Growing up in New York City with seven brothers, she always knew religious life was her calling. One of her brothers became a priest and she professed her final vows to the Franciscan Handmaids of Mary, an all-black order, in 1965. It was while searching for an order that she encountered discrimination.
"As a young adult, I was told by many religious communities that the Franciscan Handmaids of Mary was my only option. I was not encouraged to join any other order." Sr. Patricia joined Daughters of the Heart of Mary in 1985. She is one of only three black Sisters in that order throughout the United States.
While with the Franciscan Handmaids of Mary, she ministered in prisons, including female prisoners separated from their children with nowhere to go after serving time. She worked as a prerelease coordinator and caseworker for the Cook County Illinois Department of Corrections. She founded Community Aid Inmates in Need (CAIN) in 1975. She is also co-founder of Sister House in Chicago, a shelter for women to live after released form prison.
Working in the jails with potentially dangerous inmates did not faze Sr. Patricia and she believed it was another way to reach out to those who need help the most. "I remember riding in the elevator with these men who had "D.O.C. (Department of Corrections) on the back of their shirts. They never bothered me. I was just a social worker who was there to help them. I was an advocate for them."
While working in Chicago, she joined the Daughters of Heart of Mary due to the order's versatility. The members move freely among the people whom they serve, with no external identification. "I chose the Daughters of Heart of Mary because I can work in any milieu I want to. There are doctors and lawyers who are also Sisters," she explained.
After joining the order, she was assigned as director of Nazareth School for Girls in Addis Ababa, Ethiopia. Being in charge of 1,400 young women, she learned the power of faith in a vastly different environment. "At that time, the president of Ethiopia had his daughter attend Nazareth School. Everyone there valued their education and viewed attending the school as a stepping stone to England or America. The students prayed so much; they prayed for peace every morning," Sr. Patricia recalled.

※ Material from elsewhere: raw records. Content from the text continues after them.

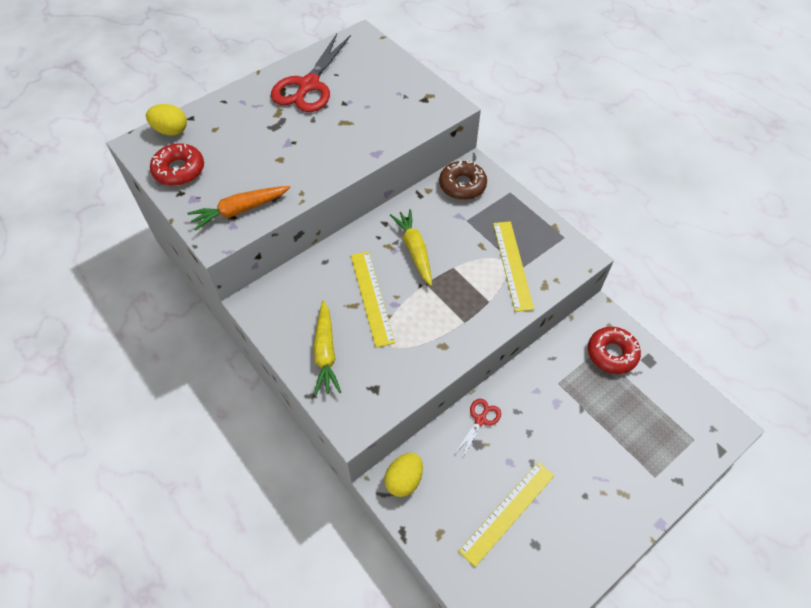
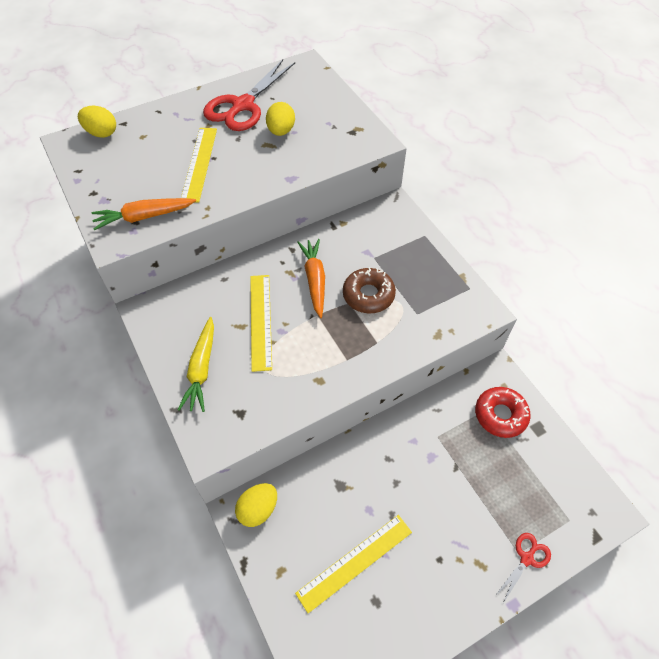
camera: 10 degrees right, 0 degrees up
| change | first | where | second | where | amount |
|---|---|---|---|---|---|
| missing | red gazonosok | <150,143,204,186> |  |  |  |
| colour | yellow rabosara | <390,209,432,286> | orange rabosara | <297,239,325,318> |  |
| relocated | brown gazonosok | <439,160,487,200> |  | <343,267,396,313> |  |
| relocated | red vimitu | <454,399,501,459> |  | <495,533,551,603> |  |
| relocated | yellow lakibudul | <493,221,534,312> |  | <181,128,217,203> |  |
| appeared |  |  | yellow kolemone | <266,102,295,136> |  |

Due to the continuing civil war in the area that ended in 1991, she relocated to Buffalo, NY, as president of Nardin Academy. Even in the early 1990's, Sister Patricia felt discriminated against in the mostly white school.

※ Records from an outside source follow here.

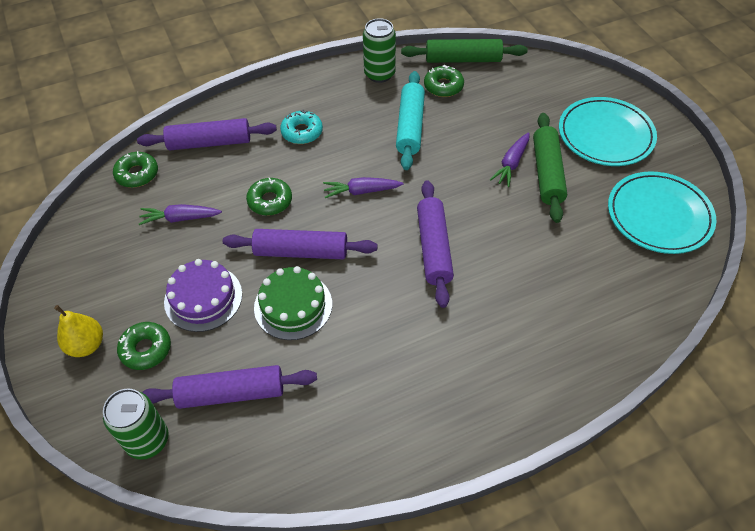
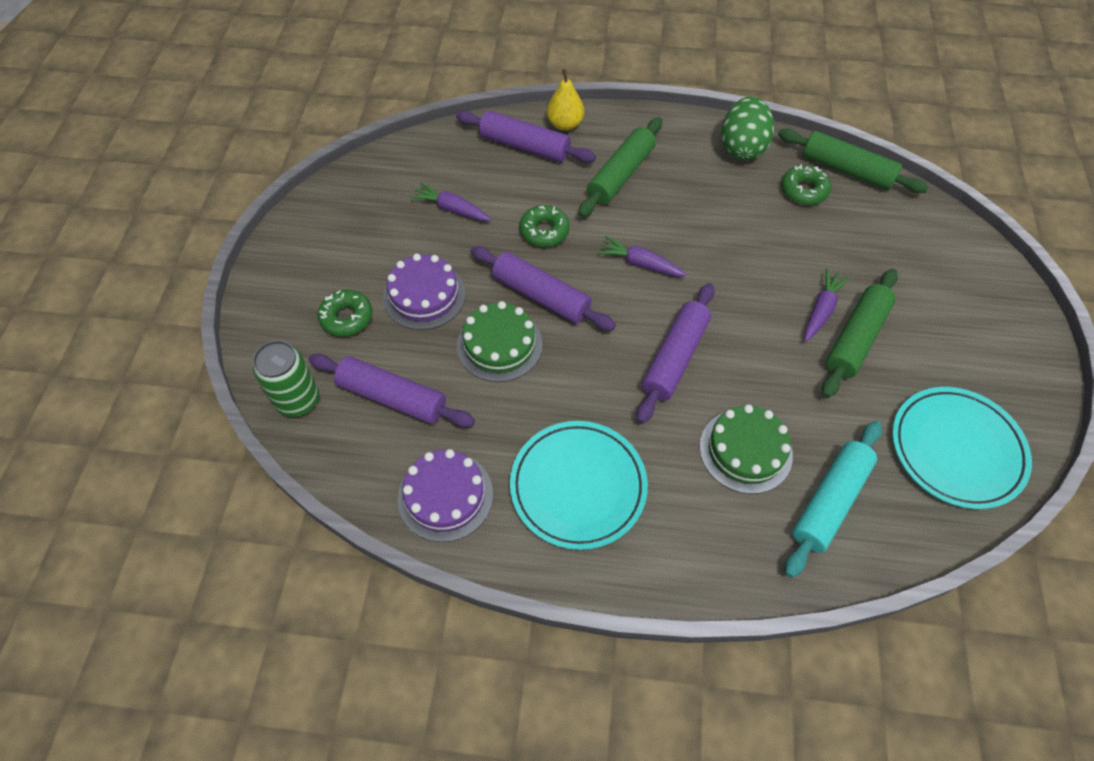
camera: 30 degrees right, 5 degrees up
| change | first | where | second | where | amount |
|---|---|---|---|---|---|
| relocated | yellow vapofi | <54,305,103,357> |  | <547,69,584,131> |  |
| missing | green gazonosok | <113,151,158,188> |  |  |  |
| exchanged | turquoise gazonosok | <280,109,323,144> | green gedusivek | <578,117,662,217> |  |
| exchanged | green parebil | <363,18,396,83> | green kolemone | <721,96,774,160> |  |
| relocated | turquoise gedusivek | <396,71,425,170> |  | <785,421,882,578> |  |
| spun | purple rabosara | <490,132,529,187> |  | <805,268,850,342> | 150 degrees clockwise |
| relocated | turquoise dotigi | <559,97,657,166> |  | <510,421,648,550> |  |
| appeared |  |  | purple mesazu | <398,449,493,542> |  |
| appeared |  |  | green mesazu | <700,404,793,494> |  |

"I sent in my résumé for the job without a photo," she said. "When I was voted in, people were definitely taken aback. I didn't see overt racism, but it was racism that was covered by a smile. People don't respect you as a person with intelligence."
After working as campus minister at Marist High School in Bayonne, deacons Marshall Andrews and Keith McKnight, liaison coordinators of the Office of Black Catholic Ministry, suggested Sr. Patricia for the position of director.
Concerns of the Black Catholic community, she believes, include the threat of parishes and schools closing. In these uncertain economic times, donating to theChurch can be difficult, but she believes sacrifices have to be made for the good of the community.
"We have to take responsibility for ourselves," she said. "We have to learn to tithe. People spend money on things that are not necessary. If you give to God, God will give back to you."